The result output should show you an answer based on the relevant document present in the sample dataset plus the generative text produced by the LLM.

Combine chains into a multi-chain system

Langchain is a versatile tool that allows the combination of multiple chains into a multi-chain system, enhancing the capabilities of language models. This process involves stringing together various components that can process inputs in parallel or in sequence, ultimately synthesizing a final response.

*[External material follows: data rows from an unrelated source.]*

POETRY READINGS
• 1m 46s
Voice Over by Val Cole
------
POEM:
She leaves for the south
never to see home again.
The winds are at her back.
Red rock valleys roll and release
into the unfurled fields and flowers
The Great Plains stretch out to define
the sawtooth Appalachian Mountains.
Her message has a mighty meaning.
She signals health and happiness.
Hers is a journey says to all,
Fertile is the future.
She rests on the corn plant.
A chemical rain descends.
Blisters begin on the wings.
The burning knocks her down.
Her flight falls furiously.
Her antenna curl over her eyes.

  1. In a new cell, run the following code to create a second chain

     from langchain_core.prompts import ChatPromptTemplate
     from langchain_core.output_parsers import StrOutputParser
    
     prompt2 = ChatPromptTemplate.from_template("Create a social media post based on this summary: {summary}")
    
     qa_chain2 = ({"summary": qa_chain1} | prompt2 | llm | StrOutputParser())
    
  2. In a new cell, run the following code to invoke a multi-stage chain with a given input:

     result = qa_chain2.invoke({"input": "How can we use LangChain?"})
     print(result)
    

The first chain provides an answer to the input based on the provided sample dataset, while the second chain creates a social media post based on the first chain’s output. This approach allows you to handle more complex text processing tasks by chaining multiple steps together.

Clean up

When you’re done with your Azure OpenAI resource, remember to delete the deployment or the entire resource in the Azure portal at https://portal.azure.com.

In Azure Databricks portal, on the Compute page, select your cluster and select ■ Terminate to shut it down.

If you’ve finished exploring Azure Databricks, you can delete the resources you’ve created to avoid unnecessary Azure costs and free up capacity in your subscription.